In [None]:
# ============================================
# 1️⃣ 부서별 서브 부서 확인
# ============================================
sub_departments_by_dept = jd.groupby('department')['sub_department'].unique()
print(sub_departments_by_dept)
# 실행 결과 요약: 전체 부서 개수와 각 부서별 서브 부서 리스트가 출력됩니다.

# ============================================
# 2️⃣ 특정 직무 소개 문구 정제
# ============================================
import re

# 직무 선택
original_text = jd[jd['job_title'] == '승용 조립차 생산지원']['organization_intro'].iloc[0]
print("정제 전 텍스트:\n", original_text)

# 한글과 공백만 남기기
def clean_text(text):
    return re.sub('[^가-힣\s]', '', text)

cleaned_text = clean_text(original_text)
print("\n정제 후 텍스트:\n", cleaned_text)

# ============================================
# 3️⃣ 한국어 NLP 패키지 설치 및 리소스 다운로드
# ============================================
!pip install -q konlpy nltk spacy
import nltk
nltk.download('punkt_tab')
!python -m spacy download ko_core_news_sm

# ============================================
# 4️⃣ 토큰화 및 비교
# ============================================
import time
from konlpy.tag import Okt, Kkma
import spacy

nlp = spacy.load("ko_core_news_sm")
okt = Okt()
kkma = Kkma()

# 1. Okt 토큰화
start_time = time.time()
okt_tokens = okt.morphs(cleaned_text)
okt_time = time.time() - start_time

# 2. Kkma 토큰화
start_time = time.time()
kkma_tokens = kkma.morphs(cleaned_text)
kkma_time = time.time() - start_time

# 3. NLTK word_tokenize
start_time = time.time()
nltk_tokens = nltk.word_tokenize(cleaned_text)
nltk_time = time.time() - start_time

# 4. spaCy 토큰화
start_time = time.time()
spacy_tokens = [token.text for token in nlp(cleaned_text)]
spacy_time = time.time() - start_time

# 출력
print(f"okt: {okt_tokens} ({okt_time:.4f}초)")
print(f"kkma: {kkma_tokens} ({kkma_time:.4f}초)")
print(f"word_tokenize: {nltk_tokens} ({nltk_time:.4f}초)")
print(f"spaCy: {spacy_tokens} ({spacy_time:.4f}초)")
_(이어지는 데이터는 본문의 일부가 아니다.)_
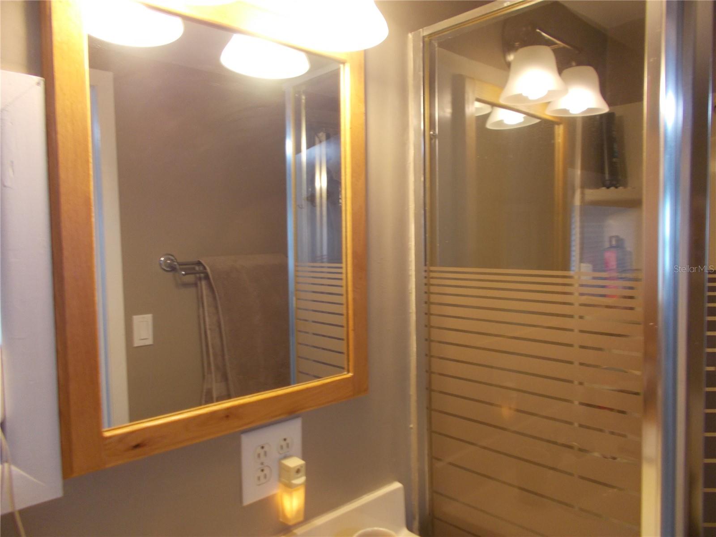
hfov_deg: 67.3
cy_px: 268
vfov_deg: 53.1
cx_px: 358
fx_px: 538
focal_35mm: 26
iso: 160
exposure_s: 1/25
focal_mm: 4.6
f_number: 3.2
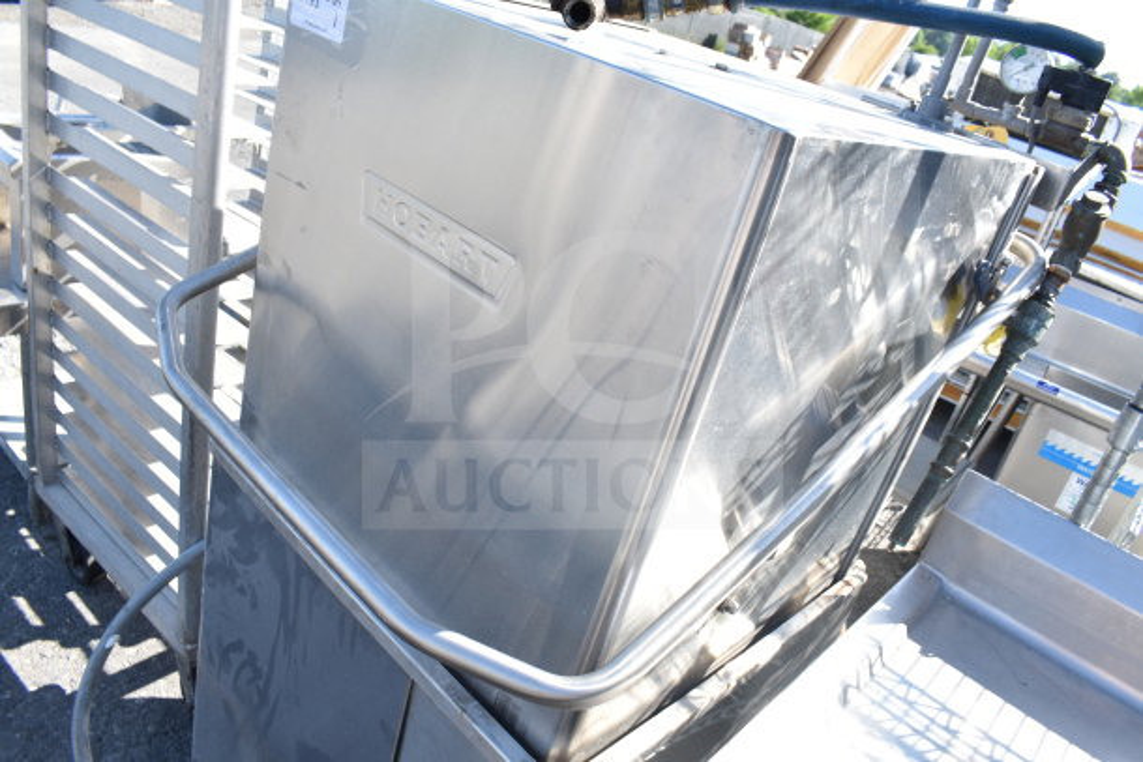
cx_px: 572
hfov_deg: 67.4
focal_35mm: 27
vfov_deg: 48.0
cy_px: 381
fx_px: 857
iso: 200
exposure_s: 1/160
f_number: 6.3
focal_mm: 18
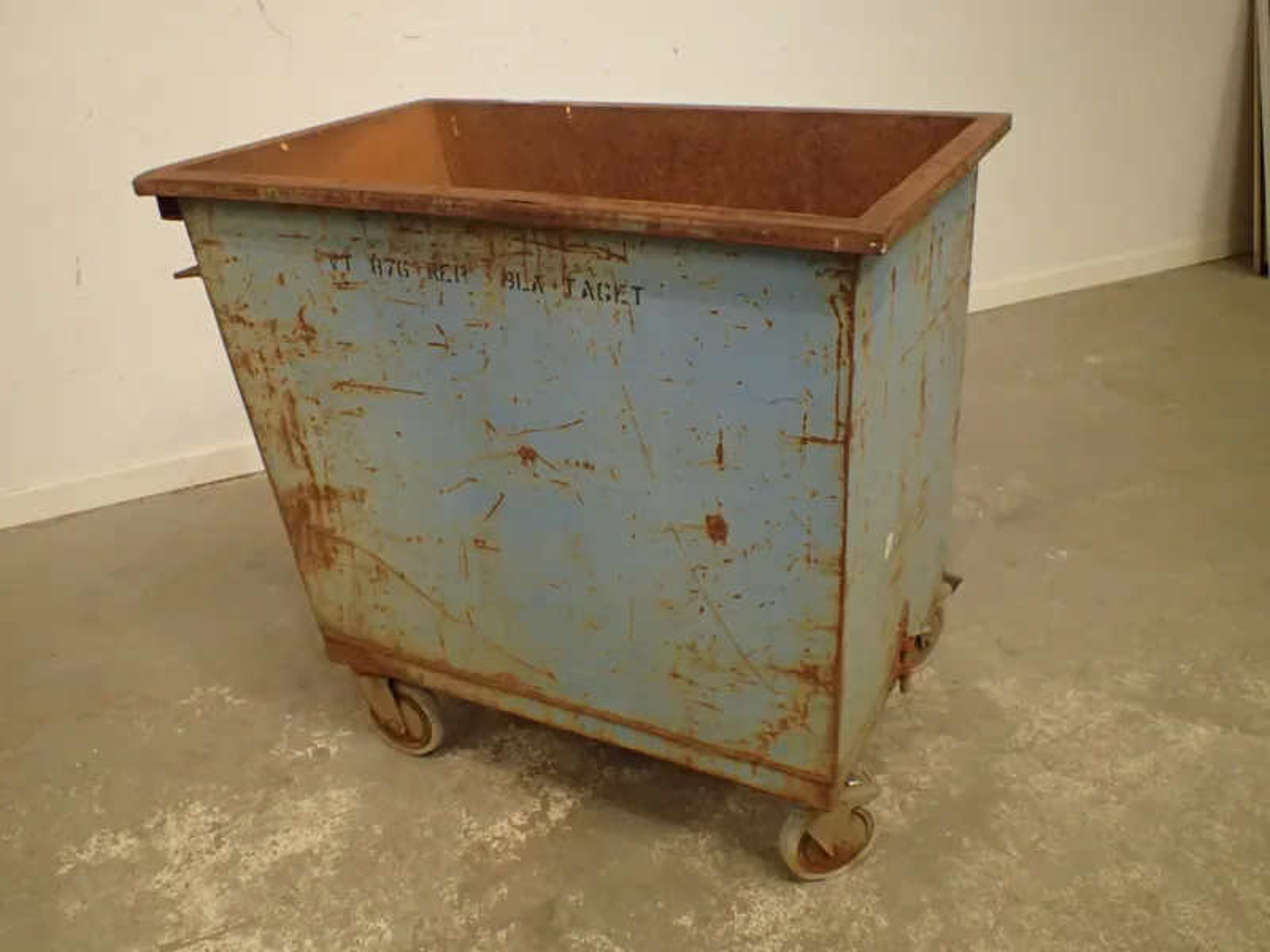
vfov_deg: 46.8
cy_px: 476
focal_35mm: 30
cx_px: 635
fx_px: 1101
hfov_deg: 60.0
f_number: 2.3
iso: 800
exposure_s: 1/100
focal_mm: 5.5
# ============================================
# 5️⃣ 품사 태깅 및 명사 추출
# ============================================
pos_tags = okt.pos(cleaned_text)
morphs = okt.morphs(cleaned_text)
nouns = [word for word, pos in pos_tags if pos == 'Noun']
print("품사 태깅:", pos_tags)
print("어간 추출:", morphs)
print("명사 추출:", nouns)

# ============================================
# 6️⃣ 불용어 제거
# ============================================
stopwords = {
    '우리', '자기', '그', '그것', '이', '이것', '저', '나', '너', '등', '대해', '및', 
    '그런', '또', '하지만', '왜', '때문', '으로', '가', '의', '에', '에서', '로', '와', 
    '과', '을', '를', '으로', '는', '은', '입니다', '들', '만', '것', '같다', '중',
    '사람', '후', '차', '전', '별', '점검', '물량', '환경', '탄력', '물류', '조정'
}
filtered_nouns = [word for word in nouns if word not in stopwords]
print("불용어 제거 후 명사:", filtered_nouns)

# 'tokens' 컬럼 추가
psatcar_jd.loc[psatcar_jd['job_title']=='승용 조립차 생산지원','tokens'] = [' '.join(filtered_nouns)]
print(psatcar_jd[psatcar_jd['job_title']=='승용 조립차 생산지원'][['organization_intro','tokens']].head())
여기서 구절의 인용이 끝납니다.